The answer must consist of every line below that holds the word "Werror".

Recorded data
=== Begin Enclosure ===
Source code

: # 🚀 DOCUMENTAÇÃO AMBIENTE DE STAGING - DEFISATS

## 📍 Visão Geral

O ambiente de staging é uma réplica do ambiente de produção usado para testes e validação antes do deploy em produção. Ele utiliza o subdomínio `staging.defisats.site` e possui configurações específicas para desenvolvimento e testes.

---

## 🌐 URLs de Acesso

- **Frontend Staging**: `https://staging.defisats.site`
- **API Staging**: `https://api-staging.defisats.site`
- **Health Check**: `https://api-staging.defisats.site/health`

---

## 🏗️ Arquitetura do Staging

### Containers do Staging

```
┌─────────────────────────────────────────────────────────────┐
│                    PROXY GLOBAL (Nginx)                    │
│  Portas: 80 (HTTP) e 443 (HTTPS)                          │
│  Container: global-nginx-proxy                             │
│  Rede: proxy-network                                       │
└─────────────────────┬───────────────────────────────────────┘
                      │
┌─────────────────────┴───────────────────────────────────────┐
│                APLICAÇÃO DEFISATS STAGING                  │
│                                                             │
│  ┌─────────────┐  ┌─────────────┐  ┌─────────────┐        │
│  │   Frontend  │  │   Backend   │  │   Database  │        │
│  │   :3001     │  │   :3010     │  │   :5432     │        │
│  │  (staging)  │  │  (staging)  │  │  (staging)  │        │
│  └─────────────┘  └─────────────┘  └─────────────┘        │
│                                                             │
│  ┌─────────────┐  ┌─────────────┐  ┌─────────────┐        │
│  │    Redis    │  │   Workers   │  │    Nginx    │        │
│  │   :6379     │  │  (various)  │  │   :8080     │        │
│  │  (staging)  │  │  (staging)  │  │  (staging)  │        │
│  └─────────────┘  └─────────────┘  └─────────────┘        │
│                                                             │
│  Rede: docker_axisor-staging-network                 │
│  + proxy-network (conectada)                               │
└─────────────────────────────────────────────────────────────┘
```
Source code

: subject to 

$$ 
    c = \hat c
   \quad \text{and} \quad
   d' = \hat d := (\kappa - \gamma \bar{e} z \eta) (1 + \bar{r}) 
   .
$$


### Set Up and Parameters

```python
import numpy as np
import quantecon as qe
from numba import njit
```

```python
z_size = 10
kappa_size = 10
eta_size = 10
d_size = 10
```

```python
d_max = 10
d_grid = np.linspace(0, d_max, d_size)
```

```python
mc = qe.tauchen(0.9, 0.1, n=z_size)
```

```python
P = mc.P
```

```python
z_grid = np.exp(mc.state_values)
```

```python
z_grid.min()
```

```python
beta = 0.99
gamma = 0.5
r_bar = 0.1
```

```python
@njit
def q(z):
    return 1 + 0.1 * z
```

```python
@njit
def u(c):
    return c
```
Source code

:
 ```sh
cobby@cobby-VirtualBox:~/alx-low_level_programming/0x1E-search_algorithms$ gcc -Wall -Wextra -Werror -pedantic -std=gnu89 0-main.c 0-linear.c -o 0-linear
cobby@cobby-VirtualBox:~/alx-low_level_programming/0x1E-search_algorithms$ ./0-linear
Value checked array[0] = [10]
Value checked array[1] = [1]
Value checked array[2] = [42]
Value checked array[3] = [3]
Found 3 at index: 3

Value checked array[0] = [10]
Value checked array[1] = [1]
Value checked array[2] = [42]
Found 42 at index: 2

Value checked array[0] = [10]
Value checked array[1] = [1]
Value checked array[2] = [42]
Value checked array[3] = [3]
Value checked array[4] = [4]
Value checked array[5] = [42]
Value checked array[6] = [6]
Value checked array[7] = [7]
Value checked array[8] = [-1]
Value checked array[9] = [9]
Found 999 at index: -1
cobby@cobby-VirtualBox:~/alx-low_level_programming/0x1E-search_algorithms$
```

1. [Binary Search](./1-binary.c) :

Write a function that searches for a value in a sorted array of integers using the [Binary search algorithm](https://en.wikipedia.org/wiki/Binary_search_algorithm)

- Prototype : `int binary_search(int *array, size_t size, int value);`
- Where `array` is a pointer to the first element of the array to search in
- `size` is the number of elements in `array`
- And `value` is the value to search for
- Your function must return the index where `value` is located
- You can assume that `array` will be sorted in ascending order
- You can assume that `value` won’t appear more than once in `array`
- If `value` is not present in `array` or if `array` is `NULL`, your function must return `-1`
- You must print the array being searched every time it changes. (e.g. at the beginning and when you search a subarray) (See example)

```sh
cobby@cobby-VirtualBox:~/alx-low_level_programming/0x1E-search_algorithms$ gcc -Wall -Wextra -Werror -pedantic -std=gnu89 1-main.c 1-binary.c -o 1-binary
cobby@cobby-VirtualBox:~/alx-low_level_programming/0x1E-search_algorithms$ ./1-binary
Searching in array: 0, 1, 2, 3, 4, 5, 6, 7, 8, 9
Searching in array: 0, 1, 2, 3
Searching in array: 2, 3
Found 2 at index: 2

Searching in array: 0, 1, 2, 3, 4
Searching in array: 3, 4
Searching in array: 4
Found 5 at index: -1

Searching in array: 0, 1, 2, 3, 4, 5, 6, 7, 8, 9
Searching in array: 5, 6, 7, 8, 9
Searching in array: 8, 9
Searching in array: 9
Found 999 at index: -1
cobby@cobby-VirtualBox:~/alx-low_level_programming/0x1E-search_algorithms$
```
=== End Enclosure ===
Answer for the task:
cobby@cobby-VirtualBox:~/alx-low_level_programming/0x1E-search_algorithms$ gcc -Wall -Wextra -Werror -pedantic -std=gnu89 0-main.c 0-linear.c -o 0-linear
cobby@cobby-VirtualBox:~/alx-low_level_programming/0x1E-search_algorithms$ gcc -Wall -Wextra -Werror -pedantic -std=gnu89 1-main.c 1-binary.c -o 1-binary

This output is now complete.